### WHAT THE TASK ASKS
Every record must be repeated precisely as it stands.

··· MATERIAL PROVIDED ···

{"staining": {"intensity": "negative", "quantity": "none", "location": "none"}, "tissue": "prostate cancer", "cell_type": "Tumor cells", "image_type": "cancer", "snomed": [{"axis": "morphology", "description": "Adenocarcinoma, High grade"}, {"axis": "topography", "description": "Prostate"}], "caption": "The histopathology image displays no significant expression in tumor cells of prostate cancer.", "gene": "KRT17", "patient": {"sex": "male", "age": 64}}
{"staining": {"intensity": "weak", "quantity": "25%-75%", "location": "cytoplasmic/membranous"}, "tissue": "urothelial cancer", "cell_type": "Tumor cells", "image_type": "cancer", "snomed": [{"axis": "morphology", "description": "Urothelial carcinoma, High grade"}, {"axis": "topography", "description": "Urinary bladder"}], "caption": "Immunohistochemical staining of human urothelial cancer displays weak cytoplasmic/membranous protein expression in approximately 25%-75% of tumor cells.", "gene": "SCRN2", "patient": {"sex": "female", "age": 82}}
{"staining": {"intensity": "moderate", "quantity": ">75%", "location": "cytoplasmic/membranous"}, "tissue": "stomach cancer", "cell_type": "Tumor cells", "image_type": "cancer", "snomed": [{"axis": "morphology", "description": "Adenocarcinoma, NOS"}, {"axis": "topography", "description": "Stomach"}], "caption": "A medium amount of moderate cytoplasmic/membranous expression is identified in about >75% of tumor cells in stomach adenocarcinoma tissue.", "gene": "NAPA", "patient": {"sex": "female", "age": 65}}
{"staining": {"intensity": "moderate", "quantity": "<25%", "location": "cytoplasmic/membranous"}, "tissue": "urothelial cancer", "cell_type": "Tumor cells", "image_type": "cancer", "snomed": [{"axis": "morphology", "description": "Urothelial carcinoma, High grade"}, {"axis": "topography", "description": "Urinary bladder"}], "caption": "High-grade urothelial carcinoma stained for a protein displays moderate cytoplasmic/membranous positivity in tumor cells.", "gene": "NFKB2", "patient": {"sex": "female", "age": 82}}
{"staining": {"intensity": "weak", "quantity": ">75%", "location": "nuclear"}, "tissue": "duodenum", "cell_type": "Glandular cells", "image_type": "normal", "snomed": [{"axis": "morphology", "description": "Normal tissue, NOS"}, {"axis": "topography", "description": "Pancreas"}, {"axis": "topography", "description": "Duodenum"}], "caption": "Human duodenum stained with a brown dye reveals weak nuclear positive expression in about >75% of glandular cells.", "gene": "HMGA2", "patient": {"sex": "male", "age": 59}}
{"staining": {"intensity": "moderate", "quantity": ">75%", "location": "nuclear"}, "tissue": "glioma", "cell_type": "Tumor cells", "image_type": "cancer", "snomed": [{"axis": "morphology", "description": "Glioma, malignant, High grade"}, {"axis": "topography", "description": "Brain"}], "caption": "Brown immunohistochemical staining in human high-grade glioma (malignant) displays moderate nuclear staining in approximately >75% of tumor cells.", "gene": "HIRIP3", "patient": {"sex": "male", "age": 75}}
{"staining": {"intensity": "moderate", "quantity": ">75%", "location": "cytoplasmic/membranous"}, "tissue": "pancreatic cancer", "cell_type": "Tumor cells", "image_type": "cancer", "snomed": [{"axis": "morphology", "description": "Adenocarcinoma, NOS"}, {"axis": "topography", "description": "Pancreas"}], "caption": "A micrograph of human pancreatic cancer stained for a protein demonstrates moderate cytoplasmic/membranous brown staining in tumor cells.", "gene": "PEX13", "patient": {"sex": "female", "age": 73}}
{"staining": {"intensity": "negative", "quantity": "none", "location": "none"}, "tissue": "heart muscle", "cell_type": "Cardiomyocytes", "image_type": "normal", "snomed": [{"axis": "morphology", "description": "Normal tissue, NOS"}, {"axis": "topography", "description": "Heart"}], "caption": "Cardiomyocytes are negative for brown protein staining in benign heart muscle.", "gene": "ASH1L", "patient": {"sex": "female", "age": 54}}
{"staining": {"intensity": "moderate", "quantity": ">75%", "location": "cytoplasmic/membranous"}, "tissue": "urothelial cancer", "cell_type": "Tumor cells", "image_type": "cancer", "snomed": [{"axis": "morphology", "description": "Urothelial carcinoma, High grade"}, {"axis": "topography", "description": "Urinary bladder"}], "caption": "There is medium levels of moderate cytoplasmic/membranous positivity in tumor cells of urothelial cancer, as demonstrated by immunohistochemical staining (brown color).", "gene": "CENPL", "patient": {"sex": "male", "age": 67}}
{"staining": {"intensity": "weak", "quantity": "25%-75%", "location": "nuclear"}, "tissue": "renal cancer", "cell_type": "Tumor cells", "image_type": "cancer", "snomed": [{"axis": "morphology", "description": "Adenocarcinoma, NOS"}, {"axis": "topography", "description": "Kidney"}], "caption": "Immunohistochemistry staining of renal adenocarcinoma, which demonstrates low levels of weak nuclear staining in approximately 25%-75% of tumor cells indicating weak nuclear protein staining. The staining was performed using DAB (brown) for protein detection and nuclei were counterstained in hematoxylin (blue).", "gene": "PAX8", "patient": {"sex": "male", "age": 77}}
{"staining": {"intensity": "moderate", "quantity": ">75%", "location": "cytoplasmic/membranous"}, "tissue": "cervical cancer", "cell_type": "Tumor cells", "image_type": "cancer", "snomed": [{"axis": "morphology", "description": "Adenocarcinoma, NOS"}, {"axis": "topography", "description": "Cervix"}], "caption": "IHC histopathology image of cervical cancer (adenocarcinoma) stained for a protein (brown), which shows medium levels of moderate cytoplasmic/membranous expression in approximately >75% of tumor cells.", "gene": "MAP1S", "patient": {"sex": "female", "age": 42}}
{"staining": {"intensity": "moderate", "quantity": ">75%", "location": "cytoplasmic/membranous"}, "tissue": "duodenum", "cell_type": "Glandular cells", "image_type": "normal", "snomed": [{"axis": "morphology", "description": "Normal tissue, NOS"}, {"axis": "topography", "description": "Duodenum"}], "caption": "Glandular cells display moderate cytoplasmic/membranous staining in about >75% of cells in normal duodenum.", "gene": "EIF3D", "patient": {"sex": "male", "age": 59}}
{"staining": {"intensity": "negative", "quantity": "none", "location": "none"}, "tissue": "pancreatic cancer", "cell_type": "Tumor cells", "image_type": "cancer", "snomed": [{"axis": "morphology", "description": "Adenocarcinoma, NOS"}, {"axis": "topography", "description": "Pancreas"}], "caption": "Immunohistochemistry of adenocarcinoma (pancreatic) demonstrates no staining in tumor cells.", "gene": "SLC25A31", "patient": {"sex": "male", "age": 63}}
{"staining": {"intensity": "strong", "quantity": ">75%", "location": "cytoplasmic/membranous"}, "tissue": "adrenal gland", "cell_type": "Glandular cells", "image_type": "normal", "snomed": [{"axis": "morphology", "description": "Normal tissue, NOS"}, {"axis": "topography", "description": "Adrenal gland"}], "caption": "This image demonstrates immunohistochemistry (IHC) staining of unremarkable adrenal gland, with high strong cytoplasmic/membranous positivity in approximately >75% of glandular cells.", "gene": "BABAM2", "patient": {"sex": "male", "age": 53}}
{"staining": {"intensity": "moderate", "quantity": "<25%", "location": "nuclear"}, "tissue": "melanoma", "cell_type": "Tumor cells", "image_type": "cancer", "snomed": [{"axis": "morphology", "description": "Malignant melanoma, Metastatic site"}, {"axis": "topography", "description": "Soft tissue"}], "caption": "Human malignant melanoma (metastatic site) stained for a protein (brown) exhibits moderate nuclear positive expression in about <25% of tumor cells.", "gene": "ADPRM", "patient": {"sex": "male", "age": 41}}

···

### TASK RESPONSE
{"staining": {"intensity": "negative", "quantity": "none", "location": "none"}, "tissue": "prostate cancer", "cell_type": "Tumor cells", "image_type": "cancer", "snomed": [{"axis": "morphology", "description": "Adenocarcinoma, High grade"}, {"axis": "topography", "description": "Prostate"}], "caption": "The histopathology image displays no significant expression in tumor cells of prostate cancer.", "gene": "KRT17", "patient": {"sex": "male", "age": 64}}
{"staining": {"intensity": "weak", "quantity": "25%-75%", "location": "cytoplasmic/membranous"}, "tissue": "urothelial cancer", "cell_type": "Tumor cells", "image_type": "cancer", "snomed": [{"axis": "morphology", "description": "Urothelial carcinoma, High grade"}, {"axis": "topography", "description": "Urinary bladder"}], "caption": "Immunohistochemical staining of human urothelial cancer displays weak cytoplasmic/membranous protein expression in approximately 25%-75% of tumor cells.", "gene": "SCRN2", "patient": {"sex": "female", "age": 82}}
{"staining": {"intensity": "moderate", "quantity": ">75%", "location": "cytoplasmic/membranous"}, "tissue": "stomach cancer", "cell_type": "Tumor cells", "image_type": "cancer", "snomed": [{"axis": "morphology", "description": "Adenocarcinoma, NOS"}, {"axis": "topography", "description": "Stomach"}], "caption": "A medium amount of moderate cytoplasmic/membranous expression is identified in about >75% of tumor cells in stomach adenocarcinoma tissue.", "gene": "NAPA", "patient": {"sex": "female", "age": 65}}
{"staining": {"intensity": "moderate", "quantity": "<25%", "location": "cytoplasmic/membranous"}, "tissue": "urothelial cancer", "cell_type": "Tumor cells", "image_type": "cancer", "snomed": [{"axis": "morphology", "description": "Urothelial carcinoma, High grade"}, {"axis": "topography", "description": "Urinary bladder"}], "caption": "High-grade urothelial carcinoma stained for a protein displays moderate cytoplasmic/membranous positivity in tumor cells.", "gene": "NFKB2", "patient": {"sex": "female", "age": 82}}
{"staining": {"intensity": "weak", "quantity": ">75%", "location": "nuclear"}, "tissue": "duodenum", "cell_type": "Glandular cells", "image_type": "normal", "snomed": [{"axis": "morphology", "description": "Normal tissue, NOS"}, {"axis": "topography", "description": "Pancreas"}, {"axis": "topography", "description": "Duodenum"}], "caption": "Human duodenum stained with a brown dye reveals weak nuclear positive expression in about >75% of glandular cells.", "gene": "HMGA2", "patient": {"sex": "male", "age": 59}}
{"staining": {"intensity": "moderate", "quantity": ">75%", "location": "nuclear"}, "tissue": "glioma", "cell_type": "Tumor cells", "image_type": "cancer", "snomed": [{"axis": "morphology", "description": "Glioma, malignant, High grade"}, {"axis": "topography", "description": "Brain"}], "caption": "Brown immunohistochemical staining in human high-grade glioma (malignant) displays moderate nuclear staining in approximately >75% of tumor cells.", "gene": "HIRIP3", "patient": {"sex": "male", "age": 75}}
{"staining": {"intensity": "moderate", "quantity": ">75%", "location": "cytoplasmic/membranous"}, "tissue": "pancreatic cancer", "cell_type": "Tumor cells", "image_type": "cancer", "snomed": [{"axis": "morphology", "description": "Adenocarcinoma, NOS"}, {"axis": "topography", "description": "Pancreas"}], "caption": "A micrograph of human pancreatic cancer stained for a protein demonstrates moderate cytoplasmic/membranous brown staining in tumor cells.", "gene": "PEX13", "patient": {"sex": "female", "age": 73}}
{"staining": {"intensity": "negative", "quantity": "none", "location": "none"}, "tissue": "heart muscle", "cell_type": "Cardiomyocytes", "image_type": "normal", "snomed": [{"axis": "morphology", "description": "Normal tissue, NOS"}, {"axis": "topography", "description": "Heart"}], "caption": "Cardiomyocytes are negative for brown protein staining in benign heart muscle.", "gene": "ASH1L", "patient": {"sex": "female", "age": 54}}
{"staining": {"intensity": "moderate", "quantity": ">75%", "location": "cytoplasmic/membranous"}, "tissue": "urothelial cancer", "cell_type": "Tumor cells", "image_type": "cancer", "snomed": [{"axis": "morphology", "description": "Urothelial carcinoma, High grade"}, {"axis": "topography", "description": "Urinary bladder"}], "caption": "There is medium levels of moderate cytoplasmic/membranous positivity in tumor cells of urothelial cancer, as demonstrated by immunohistochemical staining (brown color).", "gene": "CENPL", "patient": {"sex": "male", "age": 67}}
{"staining": {"intensity": "weak", "quantity": "25%-75%", "location": "nuclear"}, "tissue": "renal cancer", "cell_type": "Tumor cells", "image_type": "cancer", "snomed": [{"axis": "morphology", "description": "Adenocarcinoma, NOS"}, {"axis": "topography", "description": "Kidney"}], "caption": "Immunohistochemistry staining of renal adenocarcinoma, which demonstrates low levels of weak nuclear staining in approximately 25%-75% of tumor cells indicating weak nuclear protein staining. The staining was performed using DAB (brown) for protein detection and nuclei were counterstained in hematoxylin (blue).", "gene": "PAX8", "patient": {"sex": "male", "age": 77}}
{"staining": {"intensity": "moderate", "quantity": ">75%", "location": "cytoplasmic/membranous"}, "tissue": "cervical cancer", "cell_type": "Tumor cells", "image_type": "cancer", "snomed": [{"axis": "morphology", "description": "Adenocarcinoma, NOS"}, {"axis": "topography", "description": "Cervix"}], "caption": "IHC histopathology image of cervical cancer (adenocarcinoma) stained for a protein (brown), which shows medium levels of moderate cytoplasmic/membranous expression in approximately >75% of tumor cells.", "gene": "MAP1S", "patient": {"sex": "female", "age": 42}}
{"staining": {"intensity": "moderate", "quantity": ">75%", "location": "cytoplasmic/membranous"}, "tissue": "duodenum", "cell_type": "Glandular cells", "image_type": "normal", "snomed": [{"axis": "morphology", "description": "Normal tissue, NOS"}, {"axis": "topography", "description": "Duodenum"}], "caption": "Glandular cells display moderate cytoplasmic/membranous staining in about >75% of cells in normal duodenum.", "gene": "EIF3D", "patient": {"sex": "male", "age": 59}}
{"staining": {"intensity": "negative", "quantity": "none", "location": "none"}, "tissue": "pancreatic cancer", "cell_type": "Tumor cells", "image_type": "cancer", "snomed": [{"axis": "morphology", "description": "Adenocarcinoma, NOS"}, {"axis": "topography", "description": "Pancreas"}], "caption": "Immunohistochemistry of adenocarcinoma (pancreatic) demonstrates no staining in tumor cells.", "gene": "SLC25A31", "patient": {"sex": "male", "age": 63}}
{"staining": {"intensity": "strong", "quantity": ">75%", "location": "cytoplasmic/membranous"}, "tissue": "adrenal gland", "cell_type": "Glandular cells", "image_type": "normal", "snomed": [{"axis": "morphology", "description": "Normal tissue, NOS"}, {"axis": "topography", "description": "Adrenal gland"}], "caption": "This image demonstrates immunohistochemistry (IHC) staining of unremarkable adrenal gland, with high strong cytoplasmic/membranous positivity in approximately >75% of glandular cells.", "gene": "BABAM2", "patient": {"sex": "male", "age": 53}}
{"staining": {"intensity": "moderate", "quantity": "<25%", "location": "nuclear"}, "tissue": "melanoma", "cell_type": "Tumor cells", "image_type": "cancer", "snomed": [{"axis": "morphology", "description": "Malignant melanoma, Metastatic site"}, {"axis": "topography", "description": "Soft tissue"}], "caption": "Human malignant melanoma (metastatic site) stained for a protein (brown) exhibits moderate nuclear positive expression in about <25% of tumor cells.", "gene": "ADPRM", "patient": {"sex": "male", "age": 41}}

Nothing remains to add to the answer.